● **EXERCISE TASK**: Turn the lines from the one with "elevation (m): 2160" up to and including the one with "collectors: M. Ramos" into a numbered list, skipping any blank lines.

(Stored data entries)
[start]
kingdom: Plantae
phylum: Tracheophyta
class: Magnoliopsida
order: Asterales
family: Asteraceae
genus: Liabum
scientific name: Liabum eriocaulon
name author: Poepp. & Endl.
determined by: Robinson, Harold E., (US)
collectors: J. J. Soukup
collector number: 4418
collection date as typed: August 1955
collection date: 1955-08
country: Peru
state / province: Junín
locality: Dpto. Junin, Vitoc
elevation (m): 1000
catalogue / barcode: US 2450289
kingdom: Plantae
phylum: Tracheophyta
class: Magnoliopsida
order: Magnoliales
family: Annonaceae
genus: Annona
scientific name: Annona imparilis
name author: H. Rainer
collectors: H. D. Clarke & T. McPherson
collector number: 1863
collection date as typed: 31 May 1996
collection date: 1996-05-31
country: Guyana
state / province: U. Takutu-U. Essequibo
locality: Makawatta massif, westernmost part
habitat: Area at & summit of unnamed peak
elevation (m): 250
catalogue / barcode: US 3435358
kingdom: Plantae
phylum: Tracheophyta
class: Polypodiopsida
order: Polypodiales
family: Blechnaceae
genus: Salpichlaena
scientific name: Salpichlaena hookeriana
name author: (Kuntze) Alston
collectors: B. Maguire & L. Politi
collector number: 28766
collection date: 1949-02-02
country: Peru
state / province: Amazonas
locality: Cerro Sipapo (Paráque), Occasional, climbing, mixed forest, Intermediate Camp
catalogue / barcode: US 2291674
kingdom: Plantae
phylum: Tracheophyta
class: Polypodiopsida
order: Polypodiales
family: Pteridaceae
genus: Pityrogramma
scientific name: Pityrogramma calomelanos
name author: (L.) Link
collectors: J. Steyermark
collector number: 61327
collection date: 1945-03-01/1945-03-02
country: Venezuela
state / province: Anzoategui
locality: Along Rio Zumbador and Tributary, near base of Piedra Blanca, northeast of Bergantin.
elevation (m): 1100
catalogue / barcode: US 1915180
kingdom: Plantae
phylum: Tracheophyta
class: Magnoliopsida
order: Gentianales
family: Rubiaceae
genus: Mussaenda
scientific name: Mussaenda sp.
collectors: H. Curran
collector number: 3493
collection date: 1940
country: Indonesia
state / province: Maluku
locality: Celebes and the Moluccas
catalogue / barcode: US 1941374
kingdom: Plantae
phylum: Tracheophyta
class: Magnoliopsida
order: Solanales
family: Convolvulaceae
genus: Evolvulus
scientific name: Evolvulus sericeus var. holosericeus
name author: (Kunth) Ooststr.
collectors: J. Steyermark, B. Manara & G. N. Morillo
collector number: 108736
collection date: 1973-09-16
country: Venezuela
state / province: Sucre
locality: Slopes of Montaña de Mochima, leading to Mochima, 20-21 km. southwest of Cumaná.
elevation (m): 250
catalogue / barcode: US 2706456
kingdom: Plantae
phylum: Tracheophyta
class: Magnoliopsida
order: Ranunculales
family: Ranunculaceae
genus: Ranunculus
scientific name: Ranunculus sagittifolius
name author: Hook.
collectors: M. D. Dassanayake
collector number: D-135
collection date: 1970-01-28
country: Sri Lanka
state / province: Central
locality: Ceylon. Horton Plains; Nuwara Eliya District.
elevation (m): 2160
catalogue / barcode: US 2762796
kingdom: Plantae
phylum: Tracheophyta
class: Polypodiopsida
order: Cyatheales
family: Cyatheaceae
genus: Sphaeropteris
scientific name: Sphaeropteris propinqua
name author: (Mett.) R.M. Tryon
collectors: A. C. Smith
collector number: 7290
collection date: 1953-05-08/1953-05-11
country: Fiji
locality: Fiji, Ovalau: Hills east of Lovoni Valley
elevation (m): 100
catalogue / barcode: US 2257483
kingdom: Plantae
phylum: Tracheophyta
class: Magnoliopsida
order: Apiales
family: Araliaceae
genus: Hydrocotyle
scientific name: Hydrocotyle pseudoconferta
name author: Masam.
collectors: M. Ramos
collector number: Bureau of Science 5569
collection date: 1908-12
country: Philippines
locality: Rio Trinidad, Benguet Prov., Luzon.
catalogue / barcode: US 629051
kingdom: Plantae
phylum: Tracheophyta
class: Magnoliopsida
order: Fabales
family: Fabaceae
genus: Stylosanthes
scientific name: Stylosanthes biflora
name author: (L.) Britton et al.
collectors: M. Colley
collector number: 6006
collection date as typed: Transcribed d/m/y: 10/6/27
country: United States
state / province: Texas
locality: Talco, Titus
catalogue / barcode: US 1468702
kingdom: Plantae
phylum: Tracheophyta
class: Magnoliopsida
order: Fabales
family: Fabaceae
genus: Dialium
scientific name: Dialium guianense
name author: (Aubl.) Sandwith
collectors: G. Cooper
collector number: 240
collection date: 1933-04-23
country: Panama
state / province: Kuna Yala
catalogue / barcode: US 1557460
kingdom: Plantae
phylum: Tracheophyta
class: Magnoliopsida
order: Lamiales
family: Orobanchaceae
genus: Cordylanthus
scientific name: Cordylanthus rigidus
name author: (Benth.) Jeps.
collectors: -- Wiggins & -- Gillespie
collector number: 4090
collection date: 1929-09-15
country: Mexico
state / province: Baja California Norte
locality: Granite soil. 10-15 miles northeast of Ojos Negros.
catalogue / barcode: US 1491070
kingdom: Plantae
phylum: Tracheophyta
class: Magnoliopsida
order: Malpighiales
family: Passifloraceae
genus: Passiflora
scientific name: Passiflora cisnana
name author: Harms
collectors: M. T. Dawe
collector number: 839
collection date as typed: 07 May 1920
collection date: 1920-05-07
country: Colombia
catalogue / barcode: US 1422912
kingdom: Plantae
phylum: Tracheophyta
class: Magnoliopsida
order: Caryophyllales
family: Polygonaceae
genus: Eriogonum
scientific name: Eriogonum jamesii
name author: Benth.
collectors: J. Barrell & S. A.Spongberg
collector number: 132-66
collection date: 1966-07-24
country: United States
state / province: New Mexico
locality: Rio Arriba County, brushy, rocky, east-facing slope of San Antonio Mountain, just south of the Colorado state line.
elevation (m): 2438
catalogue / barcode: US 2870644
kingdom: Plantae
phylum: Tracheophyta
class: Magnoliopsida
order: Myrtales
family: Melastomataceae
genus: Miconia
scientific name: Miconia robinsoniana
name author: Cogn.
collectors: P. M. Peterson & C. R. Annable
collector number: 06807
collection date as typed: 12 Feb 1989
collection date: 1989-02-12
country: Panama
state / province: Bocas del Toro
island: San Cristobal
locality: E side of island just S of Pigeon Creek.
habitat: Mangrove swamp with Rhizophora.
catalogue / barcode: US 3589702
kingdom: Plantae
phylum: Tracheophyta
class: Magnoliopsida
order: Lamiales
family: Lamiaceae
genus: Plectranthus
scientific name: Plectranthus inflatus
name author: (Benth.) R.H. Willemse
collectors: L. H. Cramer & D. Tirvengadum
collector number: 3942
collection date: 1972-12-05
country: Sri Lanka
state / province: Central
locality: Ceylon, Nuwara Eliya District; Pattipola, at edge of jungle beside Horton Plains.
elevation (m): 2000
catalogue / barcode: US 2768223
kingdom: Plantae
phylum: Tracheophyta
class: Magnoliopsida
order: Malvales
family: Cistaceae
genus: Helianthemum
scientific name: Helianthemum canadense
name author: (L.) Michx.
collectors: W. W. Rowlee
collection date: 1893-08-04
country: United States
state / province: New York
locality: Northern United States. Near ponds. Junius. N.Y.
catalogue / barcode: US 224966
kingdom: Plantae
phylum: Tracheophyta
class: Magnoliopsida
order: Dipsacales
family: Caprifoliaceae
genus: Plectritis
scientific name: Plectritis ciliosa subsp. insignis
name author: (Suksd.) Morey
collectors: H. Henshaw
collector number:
[end]
● **WRITTEN ANSWER**:
1. elevation (m): 2160
2. catalogue / barcode: US 2762796
3. kingdom: Plantae
4. phylum: Tracheophyta
5. class: Polypodiopsida
6. order: Cyatheales
7. family: Cyatheaceae
8. genus: Sphaeropteris
9. scientific name: Sphaeropteris propinqua
10. name author: (Mett.) R.M. Tryon
11. collectors: A. C. Smith
12. collector number: 7290
13. collection date: 1953-05-08/1953-05-11
14. country: Fiji
15. locality: Fiji, Ovalau: Hills east of Lovoni Valley
16. elevation (m): 100
17. catalogue / barcode: US 2257483
18. kingdom: Plantae
19. phylum: Tracheophyta
20. class: Magnoliopsida
21. order: Apiales
22. family: Araliaceae
23. genus: Hydrocotyle
24. scientific name: Hydrocotyle pseudoconferta
25. name author: Masam.
26. collectors: M. Ramos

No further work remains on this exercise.